WRITTEN TASK 1:
Using the review of Mary Wollstonecraft's collected letters, answer each question:
(a) Where in the edition do the notes appear?
(b) Besides the annotation, which three supporting features does the review list?
(c) To what does the review say the collection is an ironic counterpoint?
WRITTEN TASK 2: Carry the review of Mary Wollstonecraft's collected letters forward from its final sentence.

======== DOCUMENT PASSAGE

Mary's move from manners to revolutionary passion

The Collected Letters of Mary Wollstonecraft

October 29, 2004

This edition of Mary Wollstonecraft's letters works well at a number of levels. It is ably and extensively annotated and is supported by a lengthy and helpful introduction, a detailed provenance and a comprehensive index. Aesthetically, it is a pleasure to use. The type is generous, the pages are not too crowded and the notes appear at the foot of the page.

As a revelatory correspondence about a fascinating individual, the collection has much to offer, but it also provides particular insights not only into Wollstonecraft's character but also into how conventions of 18th-century self-expression, never as rigid as sometimes suggested, could be reshaped in response to the new currents of the closing decades of the century, and with regard to particular demands (and Wollstonecraft's were apt to be pressing). As such, the collection is an ironic counterpoint to the shaping of character in epistolary novels. Some of the early letters display the observation of manners and relationships seen in much writing of the period: "I have just read your account of the oddest mortal that ever existed, and can't help approving Miss C-'s choice, as the contrast will be very entertaining, - her over-giddiness and his over-graveness must be superlatively ridiculous; - in short, you must allow me to laugh."

================
======== INFORMATION GIVEN

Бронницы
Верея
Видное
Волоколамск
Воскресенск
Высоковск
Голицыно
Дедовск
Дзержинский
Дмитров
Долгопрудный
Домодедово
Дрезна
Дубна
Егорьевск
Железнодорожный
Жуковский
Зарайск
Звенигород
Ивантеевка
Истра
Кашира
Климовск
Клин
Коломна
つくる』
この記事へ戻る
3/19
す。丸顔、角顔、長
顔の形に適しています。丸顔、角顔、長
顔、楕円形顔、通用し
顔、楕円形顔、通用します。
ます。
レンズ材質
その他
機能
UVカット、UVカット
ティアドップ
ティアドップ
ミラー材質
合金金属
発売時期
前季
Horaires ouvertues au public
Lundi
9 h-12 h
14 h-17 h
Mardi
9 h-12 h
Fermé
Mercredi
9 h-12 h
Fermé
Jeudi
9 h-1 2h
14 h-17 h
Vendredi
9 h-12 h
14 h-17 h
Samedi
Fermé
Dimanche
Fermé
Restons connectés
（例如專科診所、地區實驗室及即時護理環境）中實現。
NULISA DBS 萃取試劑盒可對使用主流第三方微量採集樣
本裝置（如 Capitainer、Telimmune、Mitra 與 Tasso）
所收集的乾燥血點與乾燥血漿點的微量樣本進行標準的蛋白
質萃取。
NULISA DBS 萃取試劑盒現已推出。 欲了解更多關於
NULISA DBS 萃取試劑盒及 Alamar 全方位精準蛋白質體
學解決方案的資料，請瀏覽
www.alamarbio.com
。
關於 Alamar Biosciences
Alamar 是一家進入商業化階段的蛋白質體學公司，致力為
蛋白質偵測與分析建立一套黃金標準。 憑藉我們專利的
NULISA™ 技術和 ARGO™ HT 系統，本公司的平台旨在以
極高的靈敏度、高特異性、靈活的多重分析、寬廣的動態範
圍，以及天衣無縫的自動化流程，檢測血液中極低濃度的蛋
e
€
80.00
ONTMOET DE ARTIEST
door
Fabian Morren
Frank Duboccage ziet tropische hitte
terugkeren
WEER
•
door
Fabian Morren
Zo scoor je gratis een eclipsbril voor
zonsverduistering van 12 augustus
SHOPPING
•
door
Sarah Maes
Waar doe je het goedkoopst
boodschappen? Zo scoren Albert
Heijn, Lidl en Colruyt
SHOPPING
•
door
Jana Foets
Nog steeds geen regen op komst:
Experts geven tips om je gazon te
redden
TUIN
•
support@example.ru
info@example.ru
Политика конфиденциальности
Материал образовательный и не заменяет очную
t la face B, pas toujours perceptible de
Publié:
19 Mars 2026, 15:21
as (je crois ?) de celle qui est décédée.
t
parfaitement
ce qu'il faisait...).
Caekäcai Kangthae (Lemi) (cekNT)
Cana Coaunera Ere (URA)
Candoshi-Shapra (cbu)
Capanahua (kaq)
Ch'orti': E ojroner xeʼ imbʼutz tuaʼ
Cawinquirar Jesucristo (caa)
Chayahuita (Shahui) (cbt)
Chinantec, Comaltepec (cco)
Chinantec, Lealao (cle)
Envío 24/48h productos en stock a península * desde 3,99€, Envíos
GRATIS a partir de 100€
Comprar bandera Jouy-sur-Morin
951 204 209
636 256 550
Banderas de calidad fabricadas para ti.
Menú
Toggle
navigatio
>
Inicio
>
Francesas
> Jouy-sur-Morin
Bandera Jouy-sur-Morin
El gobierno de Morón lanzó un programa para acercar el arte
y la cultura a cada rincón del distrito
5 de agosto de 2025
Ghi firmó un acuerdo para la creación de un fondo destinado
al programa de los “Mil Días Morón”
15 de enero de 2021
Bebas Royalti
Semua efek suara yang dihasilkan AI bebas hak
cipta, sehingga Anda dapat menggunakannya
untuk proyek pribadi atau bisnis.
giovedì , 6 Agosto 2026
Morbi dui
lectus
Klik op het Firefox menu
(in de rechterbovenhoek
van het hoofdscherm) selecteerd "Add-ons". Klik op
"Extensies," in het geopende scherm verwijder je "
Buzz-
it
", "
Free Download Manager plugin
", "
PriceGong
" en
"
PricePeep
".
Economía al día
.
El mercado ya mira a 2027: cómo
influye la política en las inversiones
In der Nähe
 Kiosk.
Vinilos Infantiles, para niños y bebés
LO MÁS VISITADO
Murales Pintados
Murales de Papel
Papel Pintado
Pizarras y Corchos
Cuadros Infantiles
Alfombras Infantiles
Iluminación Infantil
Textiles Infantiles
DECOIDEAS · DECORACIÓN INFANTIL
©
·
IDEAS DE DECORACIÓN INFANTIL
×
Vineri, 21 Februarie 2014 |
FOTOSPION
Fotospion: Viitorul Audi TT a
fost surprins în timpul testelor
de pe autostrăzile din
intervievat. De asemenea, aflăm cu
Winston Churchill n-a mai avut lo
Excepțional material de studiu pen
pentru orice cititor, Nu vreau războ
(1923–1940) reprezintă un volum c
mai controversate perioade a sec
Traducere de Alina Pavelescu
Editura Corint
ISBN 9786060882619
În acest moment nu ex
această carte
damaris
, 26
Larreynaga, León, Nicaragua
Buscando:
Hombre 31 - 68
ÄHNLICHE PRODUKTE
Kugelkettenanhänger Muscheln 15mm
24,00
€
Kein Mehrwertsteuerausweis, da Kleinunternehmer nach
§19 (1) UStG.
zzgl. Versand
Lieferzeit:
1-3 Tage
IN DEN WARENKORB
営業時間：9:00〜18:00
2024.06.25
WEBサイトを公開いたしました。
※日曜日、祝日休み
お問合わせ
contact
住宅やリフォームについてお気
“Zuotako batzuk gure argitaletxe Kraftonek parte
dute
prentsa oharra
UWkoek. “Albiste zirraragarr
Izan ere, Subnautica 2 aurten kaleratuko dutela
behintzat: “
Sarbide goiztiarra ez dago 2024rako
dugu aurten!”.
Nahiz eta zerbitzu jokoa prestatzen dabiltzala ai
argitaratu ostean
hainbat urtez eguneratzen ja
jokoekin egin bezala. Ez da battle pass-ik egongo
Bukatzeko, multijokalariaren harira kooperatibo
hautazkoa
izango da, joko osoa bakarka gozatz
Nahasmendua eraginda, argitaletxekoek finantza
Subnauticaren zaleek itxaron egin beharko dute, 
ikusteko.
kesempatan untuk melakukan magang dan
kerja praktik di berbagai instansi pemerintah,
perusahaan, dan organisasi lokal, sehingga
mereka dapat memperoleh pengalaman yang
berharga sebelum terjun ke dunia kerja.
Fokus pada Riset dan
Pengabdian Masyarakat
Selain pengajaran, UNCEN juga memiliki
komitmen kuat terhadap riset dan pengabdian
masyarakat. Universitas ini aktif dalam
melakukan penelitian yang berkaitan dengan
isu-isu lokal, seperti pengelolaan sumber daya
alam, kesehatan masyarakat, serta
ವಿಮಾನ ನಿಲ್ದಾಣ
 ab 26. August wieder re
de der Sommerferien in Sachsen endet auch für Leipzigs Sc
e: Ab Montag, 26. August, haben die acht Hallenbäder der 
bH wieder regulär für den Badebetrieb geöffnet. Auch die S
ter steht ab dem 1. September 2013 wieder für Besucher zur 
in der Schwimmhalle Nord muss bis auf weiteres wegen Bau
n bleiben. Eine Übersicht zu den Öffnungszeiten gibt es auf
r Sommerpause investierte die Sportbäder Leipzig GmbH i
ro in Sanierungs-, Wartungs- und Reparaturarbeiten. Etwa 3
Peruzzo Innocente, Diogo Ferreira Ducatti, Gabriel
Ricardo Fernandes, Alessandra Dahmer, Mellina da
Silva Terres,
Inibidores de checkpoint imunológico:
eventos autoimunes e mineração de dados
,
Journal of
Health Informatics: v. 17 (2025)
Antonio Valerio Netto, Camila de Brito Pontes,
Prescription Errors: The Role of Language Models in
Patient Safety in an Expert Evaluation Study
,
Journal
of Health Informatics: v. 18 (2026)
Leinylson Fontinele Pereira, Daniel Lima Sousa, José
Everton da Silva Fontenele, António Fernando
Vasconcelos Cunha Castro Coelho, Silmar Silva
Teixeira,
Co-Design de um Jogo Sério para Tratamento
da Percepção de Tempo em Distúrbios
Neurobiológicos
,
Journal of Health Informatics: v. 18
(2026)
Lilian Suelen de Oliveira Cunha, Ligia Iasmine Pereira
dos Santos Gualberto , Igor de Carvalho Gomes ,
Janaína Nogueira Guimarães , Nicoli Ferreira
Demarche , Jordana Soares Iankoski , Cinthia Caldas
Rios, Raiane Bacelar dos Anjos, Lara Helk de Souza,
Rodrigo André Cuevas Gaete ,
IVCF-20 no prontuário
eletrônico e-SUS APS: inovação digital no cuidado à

================

FINAL ANSWER 1:
(a) At the foot of the page.
(b) A lengthy and helpful introduction, a detailed provenance and a comprehensive index.
(c) The shaping of character in epistolary novels.

FINAL ANSWER 2:
This, though, is no novel. The plot recorded in the chronological format of this work may have the tragic-sentimental end of a death in childbirth and, prior to that, such novelistic tropes as "the sinking of a broken heart", but it is more fractured by the pressures of life en route.

As the editor Janet Todd, author of the first-rate Mary Wollstonecraft: A Revolutionary Life , points out, the main impression given by the letters, thanks to Wollstonecraft's devotion to self and to candour, is one of self-absorption but not lack of self-awareness. Compared with her published work, the letters are, as Todd suggests, more revolutionary and, also, more concerned with engaging with her problems and experiences as a woman (though the problems of an 18th-century letter-writer are not forgotten: "my candle gives such a dreadful light").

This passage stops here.